Technical writing
Dark money disclosed: using IRS Form 990 data to map political organization spending
The IRS publishes Form 990 filings for over 65,000 tax-exempt political organizations, covering revenues, expenditures, officer compensation, and political activity schedules. For 527 political committees, the 990 sits alongside FEC disclosures and provides a cross-reference. For 501(c)(4) social welfare organizations—the dark money vehicle—the 990 is often the only structured public window into organizations that collectively move billions of dollars into US elections without disclosing a single donor name.
The two-tier structure: 527s and 501(c)(4)s
Political organizations that engage in campaign activity are governed by two distinct sections of the Internal Revenue Code, each with different disclosure obligations and different relationships to the FEC.
A 527 political organization is an entity organized and operated primarily for the purpose of influencing the selection, nomination, election, or appointment of individuals to public office. Section 527 organizations must file IRS Form 8871 (notice of formation) and Form 8872 (periodic report of contributions and expenditures) with the IRS. If a 527 makes expenditures in connection with federal elections, it is also subject to FEC jurisdiction and must file as a political committee under the Federal Election Campaign Act. The IRS 8872 filings and the FEC data overlap for federally active 527s but diverge for organizations that operate only in state-level elections: those groups file with the IRS but not the FEC. The gap between “527s that file only with the IRS” and “527s that also file with the FEC” is a material source of incomplete disclosure in political finance data.
A 501(c)(4) social welfare organization is a fundamentally different animal. Its primary purpose must be promotion of community welfare—not political activity. The IRS has historically interpreted “primary purpose” to mean that political activity must constitute less than half of the organization's total activities, producing the informal 49% threshold that political operatives use as a ceiling. A 501(c)(4) files Form 990 annually with the IRS, which is public. It is not required to register with the FEC unless it crosses the threshold for being treated as a political committee under FECA—a threshold most 501(c)(4)s carefully avoid by running issue ads rather than express advocacy. Crucially, a 501(c)(4) is not required to publicly disclose its donors under any currently operative federal law. The Form 990 Schedule B, which lists major donors, is filed with the IRS but is redacted from the public version for 501(c)(4) organizations.

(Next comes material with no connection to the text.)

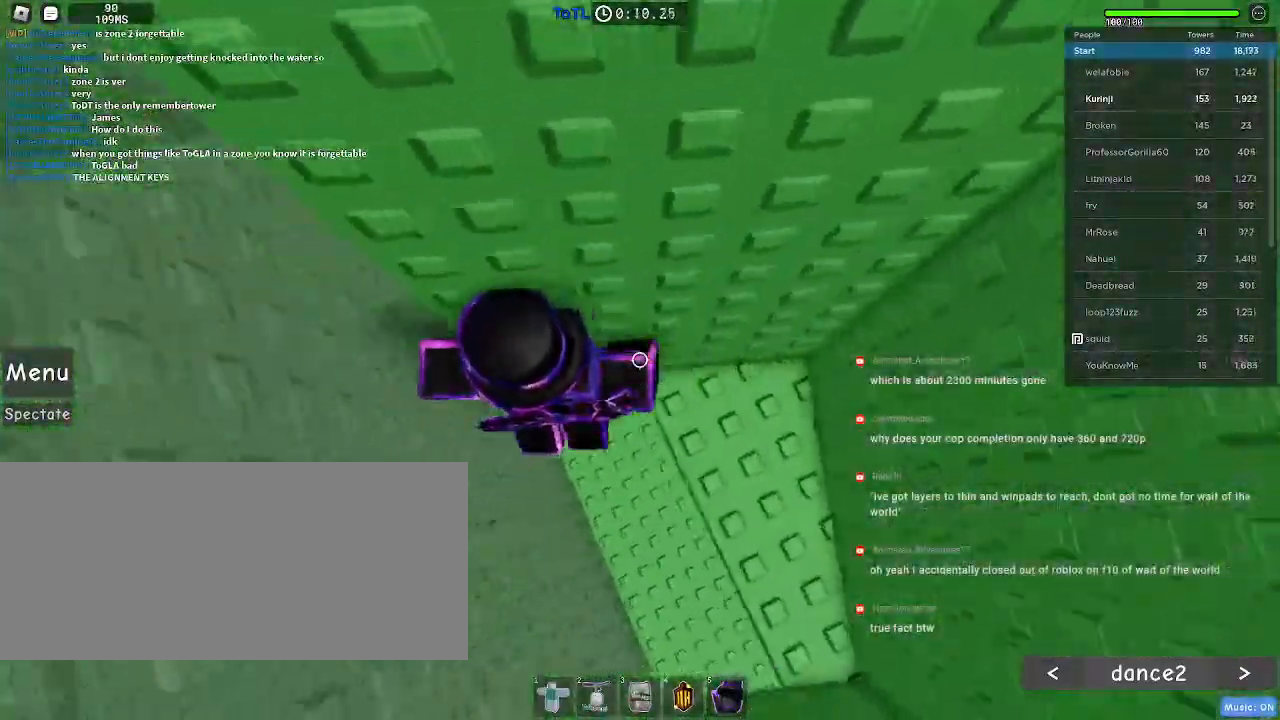
{"keys": ["a", "space"], "mouse": [], "events": [[17, "space", "down"]]}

Why 501(c)(4)s are the dark money vehicle
The legal infrastructure enabling the dark money flow through 501(c)(4)s was assembled in stages. The Supreme Court's 2010 decision in Citizens United v. FEC established that corporations and nonprofits have a First Amendment right to make independent expenditures in federal elections. The D.C. Circuit's 2010 decision in SpeechNow.org v. FEC extended this to individual contributions to independent expenditure-only committees, creating the legal basis for super PACs. Together these decisions created a structure where a 501(c)(4) can raise unlimited contributions from donors who want no public attribution, then transfer those funds to a super PAC that is legally required to disclose the 501(c)(4) as a donor—but not the individuals behind the 501(c)(4).

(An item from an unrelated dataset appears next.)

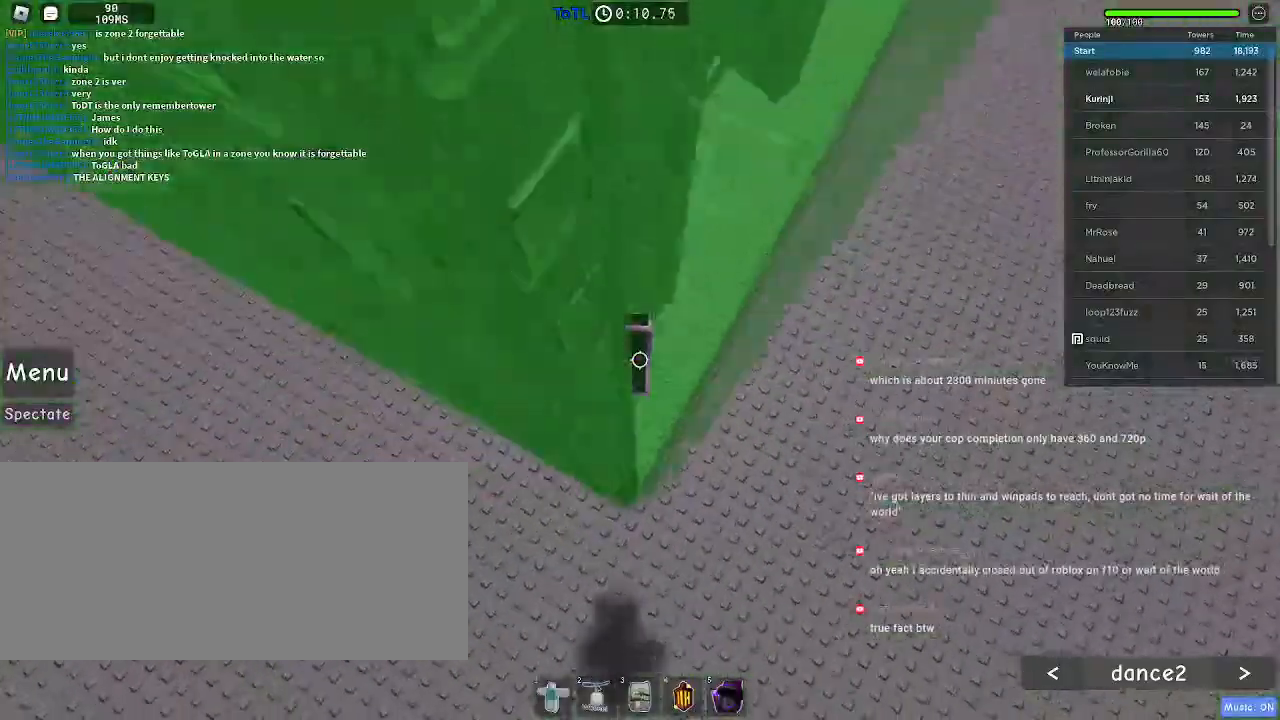
{"keys": ["w"], "mouse": [], "events": [[300, "w", "down"], [350, "space", "up"], [450, "a", "up"]]}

The result is a layered disclosure gap. The super PAC's FEC Schedule A shows a transfer from, for example, “Citizens for a Better America.” The IRS 990 for Citizens for a Better America shows total revenues of $47 million and political expenditures of $44 million. Neither document names the people who funded the $47 million. The IRS Schedule B that would name major contributors is withheld from the public copy. This is not a failure of data collection; it is the structural consequence of how Congress has written the disclosure laws and how the IRS has interpreted its statutory authority over tax-exempt organizations.

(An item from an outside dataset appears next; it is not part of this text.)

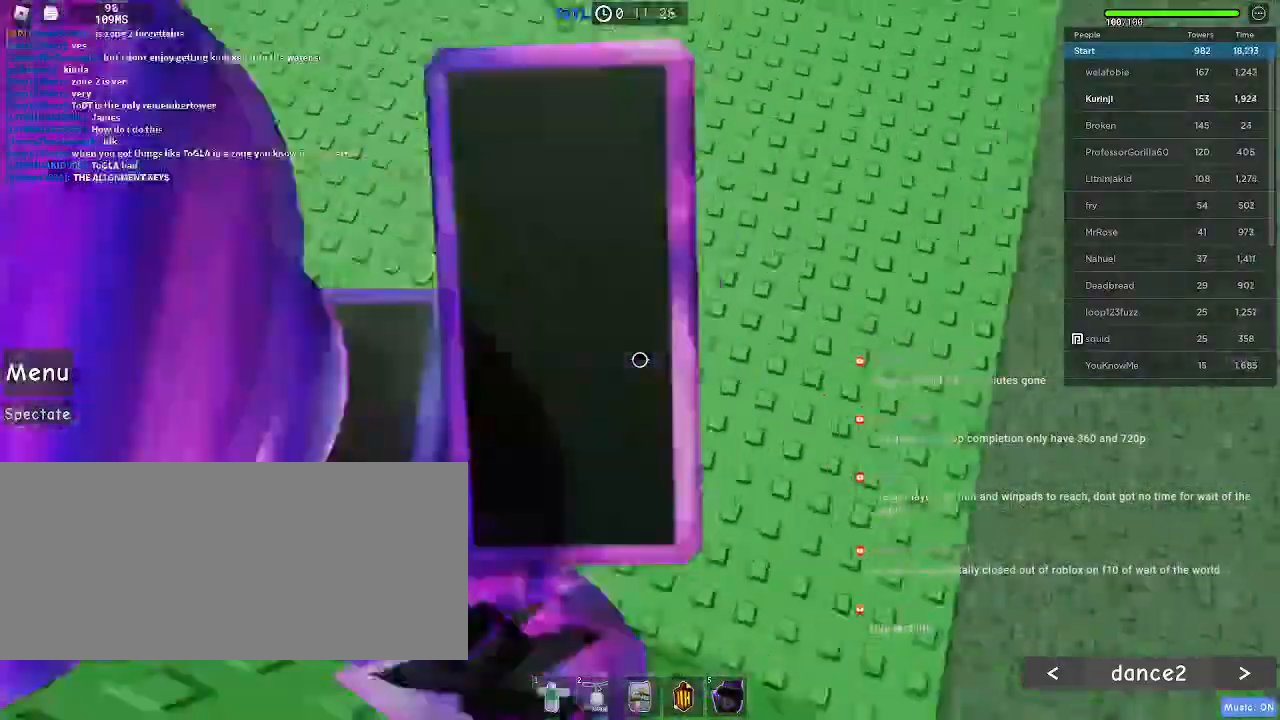
{"keys": ["d", "w"], "mouse": [], "events": [[317, "d", "down"], [367, "space", "down"], [500, "space", "up"]]}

What Form 990 contains for political organizations
Form 990 is a 12-part annual information return that tax-exempt organizations with gross receipts above $200,000 (or total assets above $500,000) must file with the IRS. Smaller organizations file Form 990-EZ; the very smallest (under $50,000 gross receipts) file only the 990-N e-Postcard. For political organizations of meaningful scale, the full 990 is the relevant document. Its key sections for political finance analysis are:
- Part I (Summary). Total revenues, total expenses, net assets at beginning and end of year, total number of employees and volunteers. This is the top-level financial summary. Line 4 asks whether the organization engaged in political campaign activities. A “Yes” on Line 4 triggers Schedule C.
- Part IV (Checklist of Required Schedules). A 38-question checklist that determines which schedules must be attached. Questions relevant to political organizations include Line 3 (political campaign activities, Schedule C), Line 4 (lobbying, Schedule C), and Line 17 (foreign financial accounts). The checklist is the fastest way to identify which supplemental disclosures an organization is required to make.
- Part VII (Compensation of Officers, Directors, Trustees, Key Employees, Highest Compensated Employees, and Independent Contractors). Section A lists every officer, director, trustee, and key employee by name, title, average hours per week, and total compensation (base, bonus, deferred, nontaxable benefits). Section B lists the five highest-compensated independent contractors. The compensation data for major political nonprofits frequently reveals significant executive pay relative to the organization's stated social welfare mission.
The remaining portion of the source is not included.